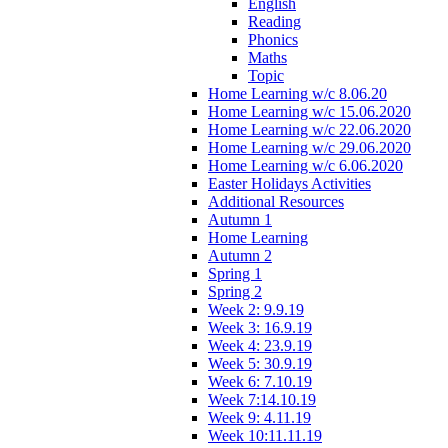
English
Reading
Phonics
Maths
Topic
Home Learning w/c 8.06.20
Home Learning w/c 15.06.2020
Home Learning w/c 22.06.2020
Home Learning w/c 29.06.2020
Home Learning w/c 6.06.2020
Easter Holidays Activities
Additional Resources
Autumn 1
Home Learning
Autumn 2
Spring 1
Spring 2
Week 2: 9.9.19
Week 3: 16.9.19
Week 4: 23.9.19
Week 5: 30.9.19
Week 6: 7.10.19
Week 7:14.10.19
Week 9: 4.11.19
Week 10:11.11.19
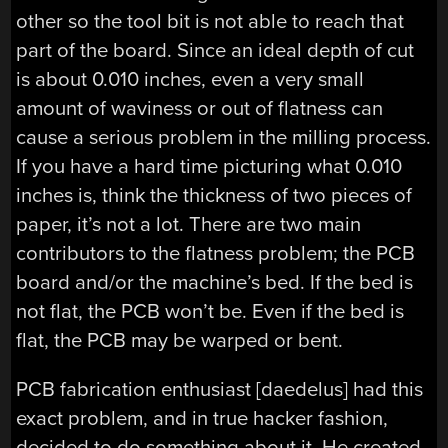
other so the tool bit is not able to reach that
part of the board. Since an ideal depth of cut
is about 0.010 inches, even a very small
amount of waviness or out of flatness can
cause a serious problem in the milling process.
If you have a hard time picturing what 0.010
inches is, think the thickness of two pieces of
paper, it’s not a lot. There are two main
contributors to the flatness problem; the PCB
board and/or the machine’s bed. If the bed is
not flat, the PCB won’t be. Even if the bed is
flat, the PCB may be warped or bent.
PCB fabrication enthusiast [daedelus] had this
exact problem, and in true hacker fashion,
decided to do something about it. He created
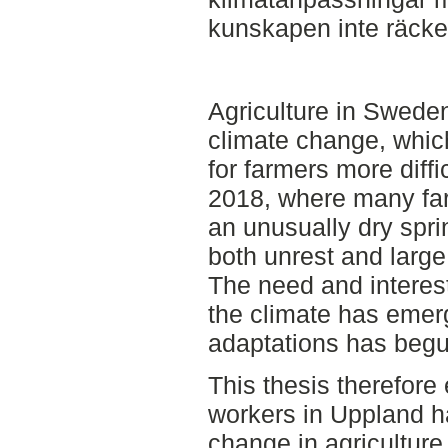
kunskapen inte räcker 
Agriculture in Sweden
climate change, whic
for farmers more diffi
2018, where many far
an unusually dry spri
both unrest and large
The need and interest
the climate has emer
adaptations has begu
This thesis therefore
workers in Uppland h
change in agricultur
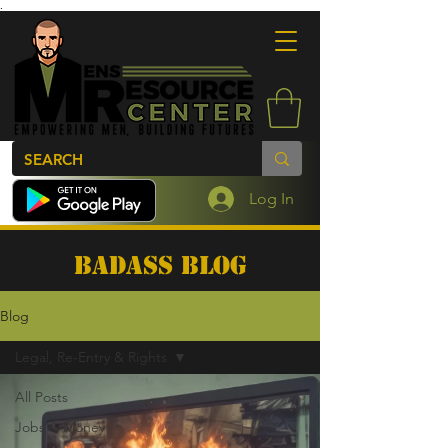
.
Log In
BADASS BLOG
Blog
Legal, Re-Entry & Rights
All Posts
Jobs & Money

Exercise: Text only, pictures out: give every record again as written.

Written response:
English
Reading
Phonics
Maths
Topic
Home Learning w/c 8.06.20
Home Learning w/c 15.06.2020
Home Learning w/c 22.06.2020
Home Learning w/c 29.06.2020
Home Learning w/c 6.06.2020
Easter Holidays Activities
Additional Resources
Autumn 1
Home Learning
Autumn 2
Spring 1
Spring 2
Week 2: 9.9.19
Week 3: 16.9.19
Week 4: 23.9.19
Week 5: 30.9.19
Week 6: 7.10.19
Week 7:14.10.19
Week 9: 4.11.19
Week 10:11.11.19
other so the tool bit is not able to reach that
part of the board. Since an ideal depth of cut
is about 0.010 inches, even a very small
amount of waviness or out of flatness can
cause a serious problem in the milling process.
If you have a hard time picturing what 0.010
inches is, think the thickness of two pieces of
paper, it’s not a lot. There are two main
contributors to the flatness problem; the PCB
board and/or the machine’s bed. If the bed is
not flat, the PCB won’t be. Even if the bed is
flat, the PCB may be warped or bent.
PCB fabrication enthusiast [daedelus] had this
exact problem, and in true hacker fashion,
decided to do something about it. He created
kunskapen inte räcker 
Agriculture in Sweden
climate change, whic
for farmers more diffi
2018, where many far
an unusually dry spri
both unrest and large
The need and interest
the climate has emer
adaptations has begu
This thesis therefore
workers in Uppland h
change in agricultur
.
Log In
BADASS BLOG
Blog
Legal, Re-Entry & Rights
All Posts
Jobs & Money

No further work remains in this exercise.